Mieliśmy więc pojedynek BDO-PDC ze wskazaniem na BDO i to ze średnią prawie 102 punktów.
Na uznanie zasługuje kibic- podróbka Jenkinsa.
Raymond van Barneveld 5-0 Mark Walsh
Barneveld na dzień dobry zszedł ze 147 i dalej poszło już gładko. Tyle, bo zaraz pojedynek wieczoru.
Adrian Lewis 4-5 Tony O’Shea
Tony O’Shea, numer 1 rankingu BDO. Bardzo popularny w Polsce za Polish Open. Lubiany przez kibiców za optymizm i wesołość.
Adrian Lewis, numer 2 w rankingu PDC. Znienawidzony przez większość kibiców, gwizdany na każdym wejściu.
Obydwaj utalentowani, utytułowani. Przyznam się, że od czasów, gdy był w Unicorn nie zdarzyło mi się tak kibicować Adrianowi.
Tony miał rewelacyjne wejście z tańcem, zachęcaniem kibiców do śpiewania- piękne naprawdę.
A dalej zaczął się pojedynek Target- Target. Pojedynek na który czekałem, którego byłem szczerze ciekawy.
Niesamowita walka w 6 i 7 legu. Widać było niesamowitą presję. Były świetne zagrania i tragiczne pomyłki. I walka, wielkie pokłady walki.
Adrian przy stanie 4:3 dwukrotnie nie trafia D4 w walce o mecz. O’Shea wyrównuje i zaczyna lega meczowego.
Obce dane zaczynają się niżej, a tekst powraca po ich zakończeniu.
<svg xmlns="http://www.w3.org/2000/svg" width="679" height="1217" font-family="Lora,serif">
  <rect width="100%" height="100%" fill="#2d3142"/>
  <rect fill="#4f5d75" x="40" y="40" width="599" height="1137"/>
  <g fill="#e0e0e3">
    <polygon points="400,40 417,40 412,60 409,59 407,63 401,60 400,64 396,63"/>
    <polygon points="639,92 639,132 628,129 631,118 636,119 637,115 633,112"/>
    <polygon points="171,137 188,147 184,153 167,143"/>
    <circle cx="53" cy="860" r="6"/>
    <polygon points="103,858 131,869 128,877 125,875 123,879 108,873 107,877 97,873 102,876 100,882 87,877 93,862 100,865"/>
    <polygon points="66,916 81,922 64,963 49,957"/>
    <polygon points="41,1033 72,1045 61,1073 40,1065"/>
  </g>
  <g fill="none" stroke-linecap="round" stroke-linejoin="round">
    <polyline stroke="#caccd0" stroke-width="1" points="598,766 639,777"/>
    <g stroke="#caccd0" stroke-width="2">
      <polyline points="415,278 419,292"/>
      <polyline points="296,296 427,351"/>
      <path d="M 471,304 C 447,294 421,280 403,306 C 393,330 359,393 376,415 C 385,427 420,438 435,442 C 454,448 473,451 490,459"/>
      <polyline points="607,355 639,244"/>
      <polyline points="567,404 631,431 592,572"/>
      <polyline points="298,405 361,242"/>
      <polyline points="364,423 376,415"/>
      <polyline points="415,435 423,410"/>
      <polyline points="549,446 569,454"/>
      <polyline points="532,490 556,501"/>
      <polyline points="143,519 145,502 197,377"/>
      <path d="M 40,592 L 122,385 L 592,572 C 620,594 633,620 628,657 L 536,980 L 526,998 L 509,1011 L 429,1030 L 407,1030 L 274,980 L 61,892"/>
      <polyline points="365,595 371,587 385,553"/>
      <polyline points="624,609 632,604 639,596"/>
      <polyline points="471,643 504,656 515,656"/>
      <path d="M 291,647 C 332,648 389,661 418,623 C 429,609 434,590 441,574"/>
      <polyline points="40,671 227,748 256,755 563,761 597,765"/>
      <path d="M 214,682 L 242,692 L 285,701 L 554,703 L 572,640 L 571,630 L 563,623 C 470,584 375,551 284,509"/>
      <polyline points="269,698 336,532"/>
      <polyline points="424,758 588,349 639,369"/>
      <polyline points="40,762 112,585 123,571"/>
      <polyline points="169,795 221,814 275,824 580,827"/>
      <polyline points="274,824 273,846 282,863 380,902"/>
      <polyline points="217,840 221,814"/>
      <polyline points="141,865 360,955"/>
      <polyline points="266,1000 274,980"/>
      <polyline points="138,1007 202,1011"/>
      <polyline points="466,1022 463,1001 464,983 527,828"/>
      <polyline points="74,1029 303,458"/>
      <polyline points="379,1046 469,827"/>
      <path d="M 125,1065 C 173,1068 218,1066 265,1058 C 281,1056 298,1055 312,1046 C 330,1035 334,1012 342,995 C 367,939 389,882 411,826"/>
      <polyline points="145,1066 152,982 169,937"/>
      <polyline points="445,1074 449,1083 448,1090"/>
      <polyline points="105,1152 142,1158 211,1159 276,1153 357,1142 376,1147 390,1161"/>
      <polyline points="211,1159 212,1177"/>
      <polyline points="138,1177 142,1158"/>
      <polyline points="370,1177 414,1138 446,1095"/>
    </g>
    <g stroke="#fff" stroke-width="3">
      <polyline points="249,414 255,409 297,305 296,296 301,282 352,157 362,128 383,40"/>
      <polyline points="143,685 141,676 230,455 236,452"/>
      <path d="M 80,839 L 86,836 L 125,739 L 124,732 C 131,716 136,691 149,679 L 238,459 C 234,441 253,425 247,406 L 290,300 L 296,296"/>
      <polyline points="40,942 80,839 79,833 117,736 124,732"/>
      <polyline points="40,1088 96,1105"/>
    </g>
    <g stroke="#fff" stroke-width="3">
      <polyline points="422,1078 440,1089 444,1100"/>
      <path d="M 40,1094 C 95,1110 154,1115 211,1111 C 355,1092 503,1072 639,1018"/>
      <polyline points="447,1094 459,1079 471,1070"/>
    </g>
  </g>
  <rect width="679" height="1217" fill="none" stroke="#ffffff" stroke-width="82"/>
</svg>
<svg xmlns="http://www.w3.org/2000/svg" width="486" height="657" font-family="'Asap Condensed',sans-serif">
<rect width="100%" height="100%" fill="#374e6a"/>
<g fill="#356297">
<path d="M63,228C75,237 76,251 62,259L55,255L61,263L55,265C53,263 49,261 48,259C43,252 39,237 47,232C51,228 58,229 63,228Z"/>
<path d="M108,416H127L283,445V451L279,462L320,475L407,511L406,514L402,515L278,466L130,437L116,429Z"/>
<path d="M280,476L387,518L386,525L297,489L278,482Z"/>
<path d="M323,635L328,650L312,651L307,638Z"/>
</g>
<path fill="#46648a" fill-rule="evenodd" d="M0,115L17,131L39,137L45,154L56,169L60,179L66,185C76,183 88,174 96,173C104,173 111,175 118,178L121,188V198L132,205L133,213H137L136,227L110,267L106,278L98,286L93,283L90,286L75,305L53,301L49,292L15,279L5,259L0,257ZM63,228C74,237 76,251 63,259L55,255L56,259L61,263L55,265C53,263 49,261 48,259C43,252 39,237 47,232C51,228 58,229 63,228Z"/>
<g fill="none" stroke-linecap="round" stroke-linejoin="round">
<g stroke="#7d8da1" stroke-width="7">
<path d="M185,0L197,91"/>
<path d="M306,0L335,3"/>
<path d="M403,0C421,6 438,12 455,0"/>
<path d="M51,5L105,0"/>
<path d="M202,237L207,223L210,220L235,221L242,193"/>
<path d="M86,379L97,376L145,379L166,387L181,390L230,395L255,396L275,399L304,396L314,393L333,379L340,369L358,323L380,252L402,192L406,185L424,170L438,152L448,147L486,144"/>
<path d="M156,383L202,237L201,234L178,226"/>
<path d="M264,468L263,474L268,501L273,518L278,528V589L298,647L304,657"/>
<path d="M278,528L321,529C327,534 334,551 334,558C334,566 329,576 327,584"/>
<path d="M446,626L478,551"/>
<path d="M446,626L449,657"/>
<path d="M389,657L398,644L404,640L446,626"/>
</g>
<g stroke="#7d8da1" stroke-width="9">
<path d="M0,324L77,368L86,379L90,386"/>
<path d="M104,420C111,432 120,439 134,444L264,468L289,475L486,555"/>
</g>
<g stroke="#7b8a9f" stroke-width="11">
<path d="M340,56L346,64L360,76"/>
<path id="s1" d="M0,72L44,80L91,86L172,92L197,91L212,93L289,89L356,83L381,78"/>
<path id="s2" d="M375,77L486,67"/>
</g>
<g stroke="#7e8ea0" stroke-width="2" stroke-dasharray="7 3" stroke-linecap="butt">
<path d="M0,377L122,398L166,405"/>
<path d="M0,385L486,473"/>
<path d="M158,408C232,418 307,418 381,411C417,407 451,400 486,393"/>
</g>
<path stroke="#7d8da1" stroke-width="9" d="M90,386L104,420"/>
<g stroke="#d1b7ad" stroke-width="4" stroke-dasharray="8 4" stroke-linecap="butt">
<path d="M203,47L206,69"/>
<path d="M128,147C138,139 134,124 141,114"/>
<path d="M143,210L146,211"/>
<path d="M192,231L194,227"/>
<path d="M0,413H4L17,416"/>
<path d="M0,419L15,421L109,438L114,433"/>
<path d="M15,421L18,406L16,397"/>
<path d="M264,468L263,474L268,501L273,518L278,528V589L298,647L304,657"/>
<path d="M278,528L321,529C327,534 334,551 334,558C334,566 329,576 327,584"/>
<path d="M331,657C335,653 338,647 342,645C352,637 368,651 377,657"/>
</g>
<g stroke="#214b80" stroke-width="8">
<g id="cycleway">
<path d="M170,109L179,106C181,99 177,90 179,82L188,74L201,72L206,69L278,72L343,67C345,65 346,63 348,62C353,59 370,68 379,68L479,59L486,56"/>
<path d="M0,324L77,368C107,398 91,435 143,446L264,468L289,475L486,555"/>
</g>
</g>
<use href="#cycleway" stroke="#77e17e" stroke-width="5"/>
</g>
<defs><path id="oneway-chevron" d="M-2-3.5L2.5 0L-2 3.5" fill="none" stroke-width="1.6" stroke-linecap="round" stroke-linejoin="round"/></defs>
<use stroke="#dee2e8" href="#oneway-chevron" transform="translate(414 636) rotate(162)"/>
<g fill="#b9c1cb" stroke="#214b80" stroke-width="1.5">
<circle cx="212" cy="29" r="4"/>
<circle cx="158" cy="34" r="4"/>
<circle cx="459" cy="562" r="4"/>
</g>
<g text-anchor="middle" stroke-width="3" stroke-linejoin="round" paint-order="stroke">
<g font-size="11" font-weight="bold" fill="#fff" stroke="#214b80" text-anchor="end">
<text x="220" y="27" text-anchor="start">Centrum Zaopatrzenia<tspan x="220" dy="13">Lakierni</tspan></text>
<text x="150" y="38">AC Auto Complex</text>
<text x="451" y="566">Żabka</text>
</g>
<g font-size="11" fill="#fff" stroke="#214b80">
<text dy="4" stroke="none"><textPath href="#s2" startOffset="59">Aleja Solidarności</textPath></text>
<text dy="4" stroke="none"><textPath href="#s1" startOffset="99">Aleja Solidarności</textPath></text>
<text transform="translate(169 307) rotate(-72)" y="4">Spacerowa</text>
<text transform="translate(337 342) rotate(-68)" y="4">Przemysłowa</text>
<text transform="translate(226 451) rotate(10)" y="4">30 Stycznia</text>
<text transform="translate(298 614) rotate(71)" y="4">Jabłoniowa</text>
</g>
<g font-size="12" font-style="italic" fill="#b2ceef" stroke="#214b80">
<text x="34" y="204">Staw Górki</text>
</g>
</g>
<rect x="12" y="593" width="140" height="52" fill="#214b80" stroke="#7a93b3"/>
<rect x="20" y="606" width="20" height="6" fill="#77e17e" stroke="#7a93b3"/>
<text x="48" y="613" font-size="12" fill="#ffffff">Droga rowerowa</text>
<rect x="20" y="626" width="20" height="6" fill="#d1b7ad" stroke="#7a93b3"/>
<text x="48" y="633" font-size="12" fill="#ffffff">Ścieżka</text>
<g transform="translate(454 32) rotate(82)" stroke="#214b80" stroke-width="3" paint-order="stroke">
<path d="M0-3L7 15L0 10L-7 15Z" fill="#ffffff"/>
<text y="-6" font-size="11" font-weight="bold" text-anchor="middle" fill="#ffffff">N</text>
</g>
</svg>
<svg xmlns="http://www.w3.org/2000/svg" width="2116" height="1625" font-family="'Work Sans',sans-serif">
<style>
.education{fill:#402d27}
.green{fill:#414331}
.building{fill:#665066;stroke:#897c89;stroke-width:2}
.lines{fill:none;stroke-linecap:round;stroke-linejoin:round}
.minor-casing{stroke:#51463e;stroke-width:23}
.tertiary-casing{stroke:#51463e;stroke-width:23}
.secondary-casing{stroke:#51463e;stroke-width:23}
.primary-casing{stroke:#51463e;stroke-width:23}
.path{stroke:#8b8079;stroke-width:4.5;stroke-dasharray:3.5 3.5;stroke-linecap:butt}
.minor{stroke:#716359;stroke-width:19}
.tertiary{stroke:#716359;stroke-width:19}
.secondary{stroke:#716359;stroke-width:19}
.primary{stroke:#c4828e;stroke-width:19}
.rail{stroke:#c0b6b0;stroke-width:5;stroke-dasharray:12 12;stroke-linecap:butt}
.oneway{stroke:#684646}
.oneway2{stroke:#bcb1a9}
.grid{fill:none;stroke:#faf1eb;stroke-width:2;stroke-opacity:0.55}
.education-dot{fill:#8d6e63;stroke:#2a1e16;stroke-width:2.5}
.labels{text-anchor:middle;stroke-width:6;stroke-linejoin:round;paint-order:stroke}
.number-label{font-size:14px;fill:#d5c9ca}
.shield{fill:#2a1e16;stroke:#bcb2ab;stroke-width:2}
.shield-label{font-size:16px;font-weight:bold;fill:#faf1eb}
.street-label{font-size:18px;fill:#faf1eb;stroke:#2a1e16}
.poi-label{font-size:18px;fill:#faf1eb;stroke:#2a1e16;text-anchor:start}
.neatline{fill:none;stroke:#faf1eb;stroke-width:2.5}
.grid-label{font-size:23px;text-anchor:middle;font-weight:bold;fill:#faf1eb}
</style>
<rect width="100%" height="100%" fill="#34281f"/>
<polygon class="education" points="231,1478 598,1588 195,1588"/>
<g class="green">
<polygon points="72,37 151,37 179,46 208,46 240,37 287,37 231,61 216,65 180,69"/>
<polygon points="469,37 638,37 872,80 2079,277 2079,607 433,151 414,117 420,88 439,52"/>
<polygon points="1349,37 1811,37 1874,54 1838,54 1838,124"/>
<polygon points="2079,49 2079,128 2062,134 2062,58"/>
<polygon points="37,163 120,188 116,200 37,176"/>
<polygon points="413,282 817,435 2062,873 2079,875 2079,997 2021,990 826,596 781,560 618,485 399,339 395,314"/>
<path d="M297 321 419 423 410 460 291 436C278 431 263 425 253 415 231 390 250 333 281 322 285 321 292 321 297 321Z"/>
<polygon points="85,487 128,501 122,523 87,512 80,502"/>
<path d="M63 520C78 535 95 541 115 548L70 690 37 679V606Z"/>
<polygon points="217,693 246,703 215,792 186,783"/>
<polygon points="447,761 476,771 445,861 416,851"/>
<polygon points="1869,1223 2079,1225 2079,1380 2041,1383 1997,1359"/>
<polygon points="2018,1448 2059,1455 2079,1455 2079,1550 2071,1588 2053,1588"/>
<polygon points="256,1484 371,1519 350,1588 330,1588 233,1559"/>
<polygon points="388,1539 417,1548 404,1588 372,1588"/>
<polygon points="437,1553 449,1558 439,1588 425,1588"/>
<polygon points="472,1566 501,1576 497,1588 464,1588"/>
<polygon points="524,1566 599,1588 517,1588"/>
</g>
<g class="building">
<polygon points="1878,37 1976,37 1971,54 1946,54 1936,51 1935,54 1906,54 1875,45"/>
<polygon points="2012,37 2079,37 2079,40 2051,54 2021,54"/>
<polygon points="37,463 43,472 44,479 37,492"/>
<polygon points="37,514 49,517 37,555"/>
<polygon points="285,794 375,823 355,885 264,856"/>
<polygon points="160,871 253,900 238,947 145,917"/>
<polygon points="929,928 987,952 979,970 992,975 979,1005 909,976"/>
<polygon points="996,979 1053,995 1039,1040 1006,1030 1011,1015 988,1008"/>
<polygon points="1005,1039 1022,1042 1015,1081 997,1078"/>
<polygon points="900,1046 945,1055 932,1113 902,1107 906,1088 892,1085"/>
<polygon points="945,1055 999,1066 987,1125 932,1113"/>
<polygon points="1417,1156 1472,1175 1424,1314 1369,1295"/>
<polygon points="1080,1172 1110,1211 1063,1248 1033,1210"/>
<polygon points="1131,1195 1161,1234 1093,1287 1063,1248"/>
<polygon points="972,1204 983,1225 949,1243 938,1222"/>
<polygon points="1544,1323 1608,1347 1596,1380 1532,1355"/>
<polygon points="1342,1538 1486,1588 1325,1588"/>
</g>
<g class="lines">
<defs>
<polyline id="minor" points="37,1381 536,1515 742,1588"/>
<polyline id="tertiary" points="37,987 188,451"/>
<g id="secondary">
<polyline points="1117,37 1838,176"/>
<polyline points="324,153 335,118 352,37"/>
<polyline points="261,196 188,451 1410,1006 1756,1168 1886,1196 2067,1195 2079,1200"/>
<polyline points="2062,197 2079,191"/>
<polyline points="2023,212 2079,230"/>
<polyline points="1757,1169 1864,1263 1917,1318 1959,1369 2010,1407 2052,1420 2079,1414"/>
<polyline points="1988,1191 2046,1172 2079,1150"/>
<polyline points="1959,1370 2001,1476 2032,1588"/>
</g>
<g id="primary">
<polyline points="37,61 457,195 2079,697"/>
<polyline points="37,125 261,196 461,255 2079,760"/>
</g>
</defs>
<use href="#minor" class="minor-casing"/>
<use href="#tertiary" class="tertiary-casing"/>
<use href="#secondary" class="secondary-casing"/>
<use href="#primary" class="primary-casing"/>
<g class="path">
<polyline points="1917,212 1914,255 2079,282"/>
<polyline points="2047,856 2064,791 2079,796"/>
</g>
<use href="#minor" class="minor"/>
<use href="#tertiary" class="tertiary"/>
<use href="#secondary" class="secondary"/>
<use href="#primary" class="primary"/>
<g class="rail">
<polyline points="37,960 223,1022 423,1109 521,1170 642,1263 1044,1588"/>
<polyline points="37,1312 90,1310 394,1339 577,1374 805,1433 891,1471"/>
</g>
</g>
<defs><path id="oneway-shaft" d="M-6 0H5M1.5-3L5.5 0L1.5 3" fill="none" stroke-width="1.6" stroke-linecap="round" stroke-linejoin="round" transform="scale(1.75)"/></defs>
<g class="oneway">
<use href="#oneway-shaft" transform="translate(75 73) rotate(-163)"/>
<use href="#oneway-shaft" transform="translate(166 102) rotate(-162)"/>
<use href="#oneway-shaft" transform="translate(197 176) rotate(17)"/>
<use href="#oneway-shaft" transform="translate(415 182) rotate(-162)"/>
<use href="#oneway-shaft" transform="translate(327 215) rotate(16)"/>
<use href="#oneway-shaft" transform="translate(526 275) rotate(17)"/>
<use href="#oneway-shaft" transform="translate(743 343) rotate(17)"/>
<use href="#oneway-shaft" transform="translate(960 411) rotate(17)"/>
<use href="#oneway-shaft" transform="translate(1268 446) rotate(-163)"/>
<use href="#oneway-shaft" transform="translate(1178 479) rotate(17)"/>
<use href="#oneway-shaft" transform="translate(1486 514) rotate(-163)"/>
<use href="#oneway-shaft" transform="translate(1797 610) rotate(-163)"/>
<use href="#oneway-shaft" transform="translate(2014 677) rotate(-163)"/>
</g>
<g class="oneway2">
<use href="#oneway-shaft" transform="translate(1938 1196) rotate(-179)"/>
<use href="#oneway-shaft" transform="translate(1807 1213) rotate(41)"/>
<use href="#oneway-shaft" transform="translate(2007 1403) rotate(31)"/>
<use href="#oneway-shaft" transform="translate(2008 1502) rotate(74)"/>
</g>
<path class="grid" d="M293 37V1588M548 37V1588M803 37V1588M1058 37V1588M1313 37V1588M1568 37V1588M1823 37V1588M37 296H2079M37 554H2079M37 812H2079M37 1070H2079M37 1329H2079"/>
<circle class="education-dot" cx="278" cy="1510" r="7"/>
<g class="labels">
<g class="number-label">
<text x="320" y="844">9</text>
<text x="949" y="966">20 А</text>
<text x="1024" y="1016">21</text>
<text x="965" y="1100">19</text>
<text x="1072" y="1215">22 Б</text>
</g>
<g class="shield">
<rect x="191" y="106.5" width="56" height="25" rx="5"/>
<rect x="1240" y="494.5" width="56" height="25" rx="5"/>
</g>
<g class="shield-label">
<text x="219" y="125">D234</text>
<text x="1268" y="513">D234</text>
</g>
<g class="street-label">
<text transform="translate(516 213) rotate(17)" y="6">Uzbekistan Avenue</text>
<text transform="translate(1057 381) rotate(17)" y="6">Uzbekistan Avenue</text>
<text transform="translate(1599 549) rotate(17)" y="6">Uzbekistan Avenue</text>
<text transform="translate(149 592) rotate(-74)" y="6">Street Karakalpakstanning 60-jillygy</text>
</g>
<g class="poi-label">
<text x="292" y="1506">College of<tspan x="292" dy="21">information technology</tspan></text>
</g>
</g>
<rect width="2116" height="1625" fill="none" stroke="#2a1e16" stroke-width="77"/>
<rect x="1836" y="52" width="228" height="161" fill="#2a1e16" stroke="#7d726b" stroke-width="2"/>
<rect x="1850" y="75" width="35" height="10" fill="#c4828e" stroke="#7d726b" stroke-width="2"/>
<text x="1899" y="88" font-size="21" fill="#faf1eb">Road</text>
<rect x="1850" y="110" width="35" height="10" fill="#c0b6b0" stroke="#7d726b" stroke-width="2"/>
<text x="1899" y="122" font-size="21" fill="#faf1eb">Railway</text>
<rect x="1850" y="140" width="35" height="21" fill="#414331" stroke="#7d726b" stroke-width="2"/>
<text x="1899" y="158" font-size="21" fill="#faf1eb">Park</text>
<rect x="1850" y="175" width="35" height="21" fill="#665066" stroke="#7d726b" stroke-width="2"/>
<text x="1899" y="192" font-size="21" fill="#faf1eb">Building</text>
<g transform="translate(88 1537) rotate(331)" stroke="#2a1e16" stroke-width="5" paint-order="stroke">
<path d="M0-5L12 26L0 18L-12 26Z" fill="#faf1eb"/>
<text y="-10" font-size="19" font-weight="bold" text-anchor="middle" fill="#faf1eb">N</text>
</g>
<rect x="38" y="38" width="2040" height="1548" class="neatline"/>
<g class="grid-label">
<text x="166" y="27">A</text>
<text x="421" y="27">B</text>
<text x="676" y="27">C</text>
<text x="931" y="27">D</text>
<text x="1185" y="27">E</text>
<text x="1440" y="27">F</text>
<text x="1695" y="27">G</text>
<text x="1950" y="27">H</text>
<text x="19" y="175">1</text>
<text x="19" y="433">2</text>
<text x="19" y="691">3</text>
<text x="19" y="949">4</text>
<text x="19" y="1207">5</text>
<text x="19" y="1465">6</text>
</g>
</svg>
Lewis już wie, że ten pojedynek musi przegrać. O’Shea podkreśla przewagę trafiając maxa i schodząc z 86 przez Bulla- niesamowity!
Zasłużone, zdecydowanie zasłużone zwycięstwo Tonego.
Gary Anderson 5-4 John Part
Nie za bardzo wiem, co się działo, bo koszulka Garego biła mi po oczach. Dopiero pisałem, że to przebiegły plan na zawodników BDO (nowa koszulka Garego Andersona), a tu proszę- Gary w gustownym wdzianku wędruje na scenę. John Part patrzy z politowaniem, a kibice z rozbawieniem.
Ale najbardziej rozbawiony całą tą sytuacją był chyba sam zainteresowany i dumnie nosił nowy T-Shirt. Chociaż do tego rodzaju dumy czy godności trzeba się przyzwyczaić.
Wisienką na torcie jest fakt, że w każdej rundzie koszulka będzie inna i zupełnie unikalna!
Jedyny ratunek dla Garego- wygrywać. Wszystko.
Jeszcze bardziej lubię Andersona. Trzeba mieć jaja w życiu.
Christian Kist 5-1 Wayne Jones
Mistrz Świata BDO nie zawiódł tak swoich fanów, jak i kibiców BDO, gładko wygrywając swój pierwszy pojedynek przeciwko Wayne Jonesowi.
Na polach podwójnych lepszą skuteczność miał tylko van Barneveld. Średnia też bardzo ładna- dobry występ, zgodnie z przewidywaniami.
Wes Newton 5-2 Martin Phillips
Martin w zeszłym roku dotarł do last 16 Grand Slam of Darts. Jakie ma plany w tym roku? A na co go stać?
Pierwszy pojedynek nie należy do łatwych- od razu trafia na wojownika- Wesa Newtona, który wielokrotnie pokazywał, jak dobrym jest graczem. I tym razem zawodu nie było- szybkie zwycięstwo zawodnika Unicorn.